# Pellon type & material makeup



## azoton (May 9, 2007)

So I just realized when I was doing a test print on a pellon that I'd seen this material before (it's been bugging me) - a friend of mine used to sew quite a bit and I'd seen it among her materials.

So... I went to the local fabric shop and sure enough they sell bolts of this stuff. However, there was like 30 plus varieties that I ran across there. Most of them were marked Pellon (like 90%) but some were very similar (if not exact) and some completely not the same stuff.

I googled for some info came came up empty handed.

Question is: when you buy pellon squares from a supplier what is kind of Pellon is it - interlocking or stablizing? what is the material makeup - polyester/coton mix or 100% cotton?

Just very curious if the specifics really make a printing difference for doing test prints.

Do other people use different materials to test prints or is this stuff pretty industry standard?


----------



## Fluid (Jun 20, 2005)

use the closest to 100% you can get.
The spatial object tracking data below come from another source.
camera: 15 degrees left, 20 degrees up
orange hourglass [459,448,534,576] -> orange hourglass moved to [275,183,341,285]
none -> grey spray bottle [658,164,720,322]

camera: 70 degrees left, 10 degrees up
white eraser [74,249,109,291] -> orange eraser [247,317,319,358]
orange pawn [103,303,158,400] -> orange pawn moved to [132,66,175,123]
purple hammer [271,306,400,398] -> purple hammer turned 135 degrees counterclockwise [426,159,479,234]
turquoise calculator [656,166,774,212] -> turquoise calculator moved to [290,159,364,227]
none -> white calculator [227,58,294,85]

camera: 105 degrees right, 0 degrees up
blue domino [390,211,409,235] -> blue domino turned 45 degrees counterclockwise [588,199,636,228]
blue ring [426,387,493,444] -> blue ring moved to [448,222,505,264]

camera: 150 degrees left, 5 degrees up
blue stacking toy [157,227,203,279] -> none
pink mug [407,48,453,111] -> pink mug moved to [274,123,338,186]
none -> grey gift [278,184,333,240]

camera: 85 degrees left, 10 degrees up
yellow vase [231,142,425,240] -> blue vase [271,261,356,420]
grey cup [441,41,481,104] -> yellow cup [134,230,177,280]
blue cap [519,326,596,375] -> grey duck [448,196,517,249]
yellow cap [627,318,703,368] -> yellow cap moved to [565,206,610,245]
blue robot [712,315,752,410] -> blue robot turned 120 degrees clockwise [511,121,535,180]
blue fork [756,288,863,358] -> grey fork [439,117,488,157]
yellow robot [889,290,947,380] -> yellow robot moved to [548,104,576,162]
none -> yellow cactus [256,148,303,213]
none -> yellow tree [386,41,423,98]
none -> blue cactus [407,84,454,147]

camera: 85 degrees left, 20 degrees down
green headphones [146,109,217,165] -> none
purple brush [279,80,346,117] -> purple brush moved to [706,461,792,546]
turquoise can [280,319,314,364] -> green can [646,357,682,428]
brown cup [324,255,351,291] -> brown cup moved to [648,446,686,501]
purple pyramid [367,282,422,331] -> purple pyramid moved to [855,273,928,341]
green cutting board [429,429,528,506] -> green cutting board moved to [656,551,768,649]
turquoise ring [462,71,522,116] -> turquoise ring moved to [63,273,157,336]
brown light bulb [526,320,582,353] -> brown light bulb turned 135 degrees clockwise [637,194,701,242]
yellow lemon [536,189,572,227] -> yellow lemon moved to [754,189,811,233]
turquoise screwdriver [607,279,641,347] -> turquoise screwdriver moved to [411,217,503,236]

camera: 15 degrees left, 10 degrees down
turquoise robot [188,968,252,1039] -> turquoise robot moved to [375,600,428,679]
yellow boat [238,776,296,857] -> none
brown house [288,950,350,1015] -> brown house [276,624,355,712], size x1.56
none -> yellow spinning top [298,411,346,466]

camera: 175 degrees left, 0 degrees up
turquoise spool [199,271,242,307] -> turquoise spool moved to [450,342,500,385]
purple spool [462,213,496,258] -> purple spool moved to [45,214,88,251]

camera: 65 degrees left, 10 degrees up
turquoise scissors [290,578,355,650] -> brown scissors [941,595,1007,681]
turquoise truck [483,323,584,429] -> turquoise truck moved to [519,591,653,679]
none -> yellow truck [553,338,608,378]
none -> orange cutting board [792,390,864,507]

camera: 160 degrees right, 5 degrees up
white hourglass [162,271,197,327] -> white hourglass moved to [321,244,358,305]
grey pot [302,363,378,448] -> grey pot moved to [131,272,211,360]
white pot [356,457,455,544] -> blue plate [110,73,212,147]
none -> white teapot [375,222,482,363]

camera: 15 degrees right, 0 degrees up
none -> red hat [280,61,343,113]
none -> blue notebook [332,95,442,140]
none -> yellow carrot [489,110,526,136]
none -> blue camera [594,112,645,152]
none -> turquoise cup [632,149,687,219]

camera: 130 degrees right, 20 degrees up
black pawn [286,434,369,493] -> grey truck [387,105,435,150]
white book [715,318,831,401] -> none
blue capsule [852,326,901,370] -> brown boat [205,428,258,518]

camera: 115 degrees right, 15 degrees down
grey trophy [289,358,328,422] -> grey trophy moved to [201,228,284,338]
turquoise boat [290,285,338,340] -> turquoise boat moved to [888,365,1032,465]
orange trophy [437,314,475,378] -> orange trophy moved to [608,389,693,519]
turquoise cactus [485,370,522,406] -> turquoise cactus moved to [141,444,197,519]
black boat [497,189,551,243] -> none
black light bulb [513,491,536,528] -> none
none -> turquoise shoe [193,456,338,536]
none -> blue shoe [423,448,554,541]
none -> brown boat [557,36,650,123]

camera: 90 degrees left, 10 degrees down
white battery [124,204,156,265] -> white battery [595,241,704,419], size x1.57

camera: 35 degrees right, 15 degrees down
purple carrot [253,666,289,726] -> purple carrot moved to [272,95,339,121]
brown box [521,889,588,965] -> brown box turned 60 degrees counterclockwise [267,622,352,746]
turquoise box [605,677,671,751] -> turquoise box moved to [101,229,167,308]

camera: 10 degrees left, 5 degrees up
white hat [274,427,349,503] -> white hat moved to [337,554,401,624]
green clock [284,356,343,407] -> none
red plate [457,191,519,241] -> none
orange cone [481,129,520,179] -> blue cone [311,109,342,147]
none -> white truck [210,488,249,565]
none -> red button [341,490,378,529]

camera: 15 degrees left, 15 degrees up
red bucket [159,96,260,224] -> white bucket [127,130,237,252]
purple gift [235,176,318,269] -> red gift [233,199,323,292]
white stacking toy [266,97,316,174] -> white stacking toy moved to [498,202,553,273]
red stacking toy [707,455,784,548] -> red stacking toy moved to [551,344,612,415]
The poly will shrink and cause issues when printing test prints/samples on the pellons.

I have found the thicker the better yet that is my preference


----------



## John S (Sep 9, 2006)

Try Midwest Embroidery Threads. 800-570-5040

They have 1.5 oz. lightweight Tearaway that feels just like the stack of pellons that came with my press. (thickness checked with a micrometer)

1000 - 15"x 15" #1525 -white for $84 and #1525B -black for $116 plus shipping.

If you want thick, the 3 oz. sheets are about $160/1000

You will need to set up a business account with them.


----------



## azoton (May 9, 2007)

That is extremely helpful. Thanks guys!!


----------